- Data segment:
* * * * * * * * *
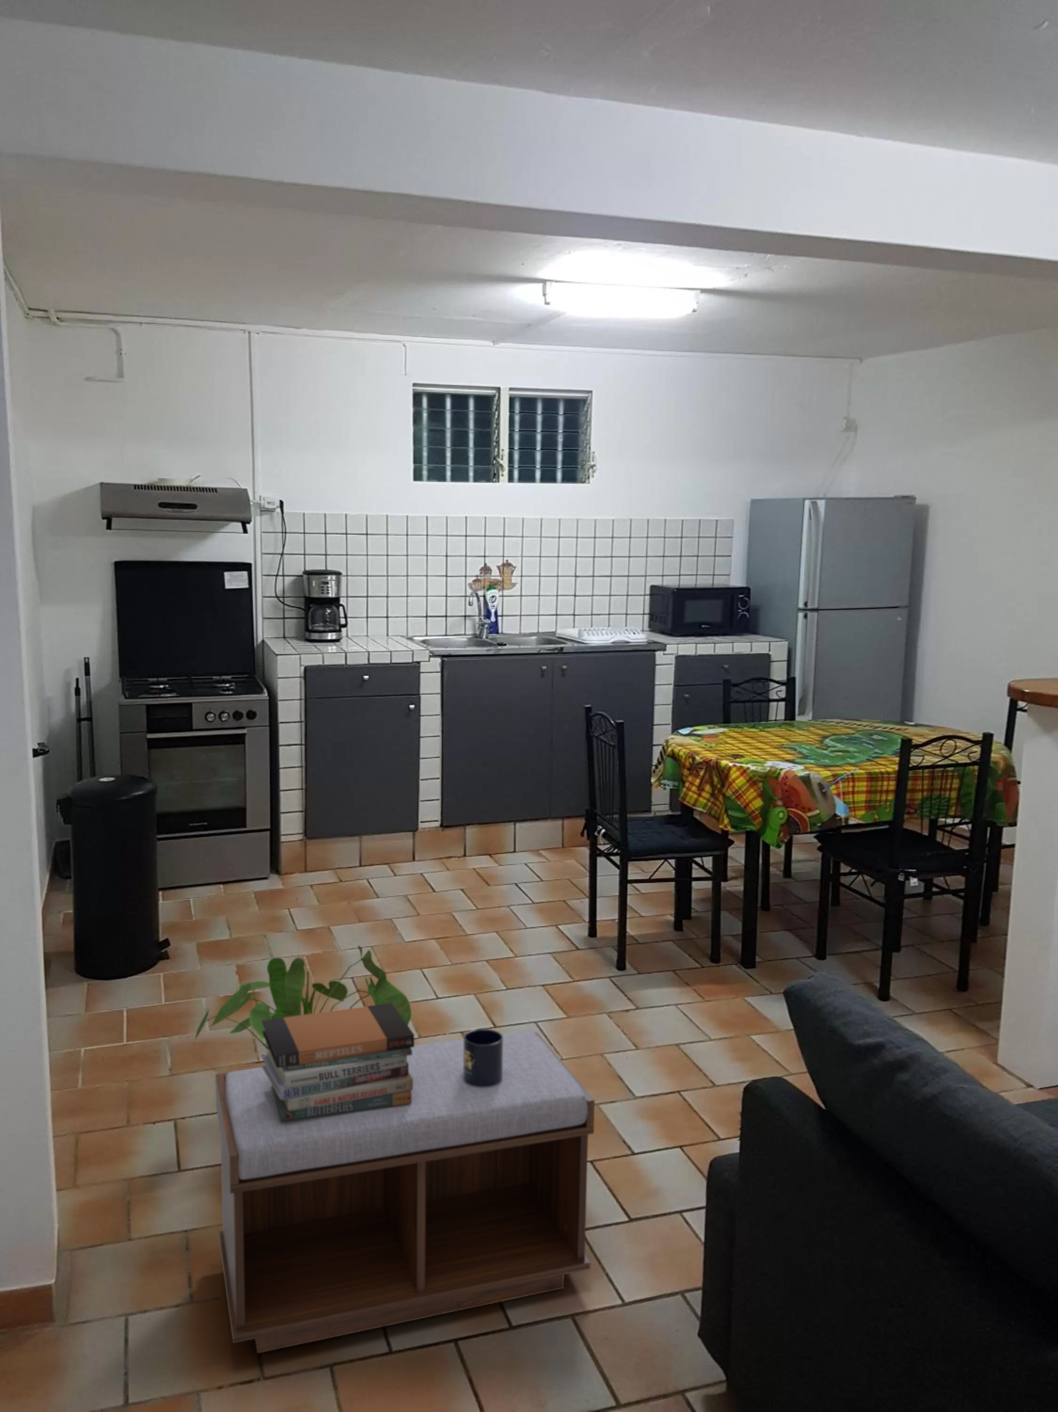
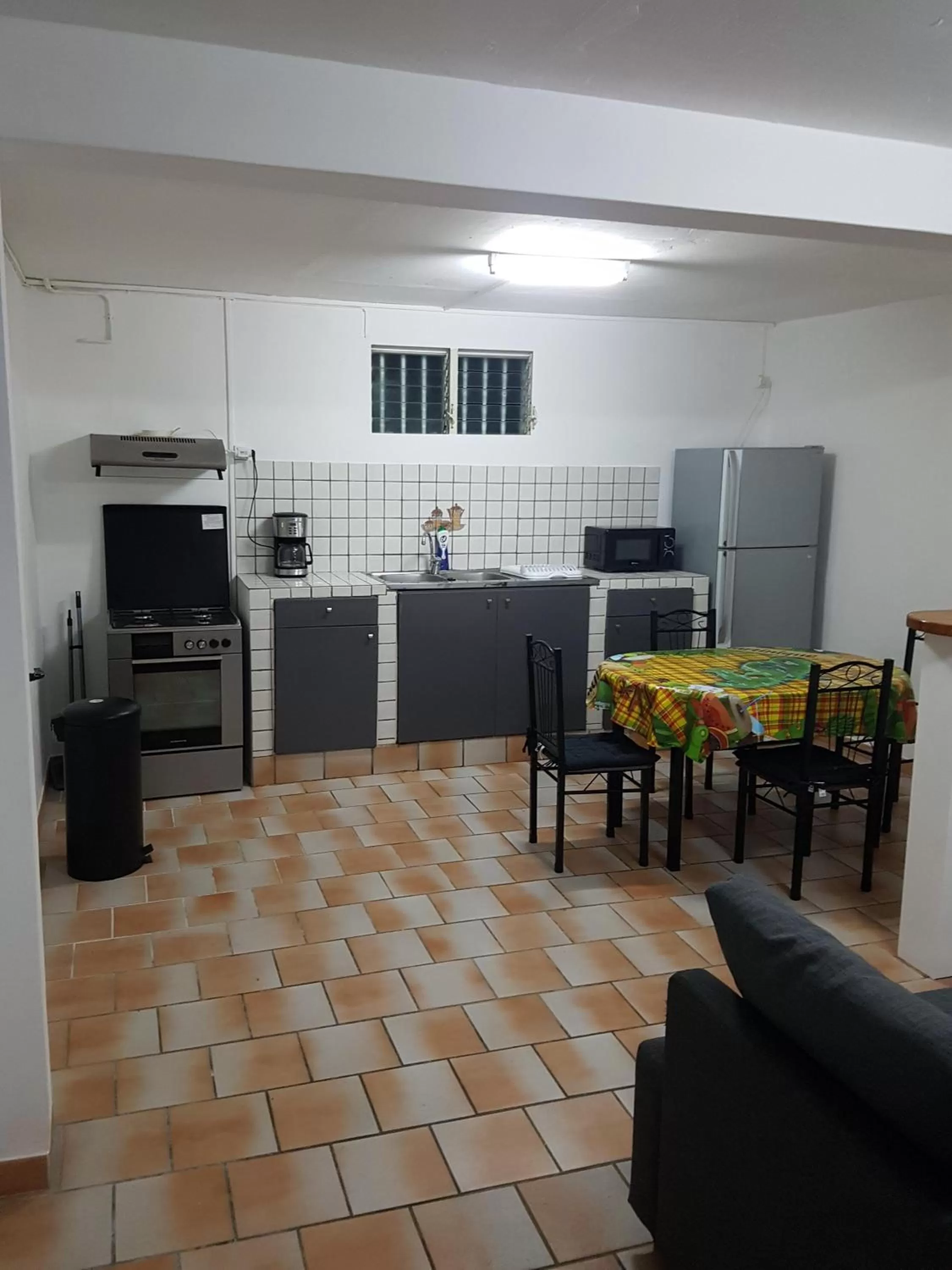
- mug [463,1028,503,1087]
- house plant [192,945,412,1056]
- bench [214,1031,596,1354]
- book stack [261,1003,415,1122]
* * * * * * * * *
- What this task involves:
Give the listing again in full, exactly as it is, but without its images.

- Response to the exercise:
- mug [463,1028,503,1087]
- house plant [192,945,412,1056]
- bench [214,1031,596,1354]
- book stack [261,1003,415,1122]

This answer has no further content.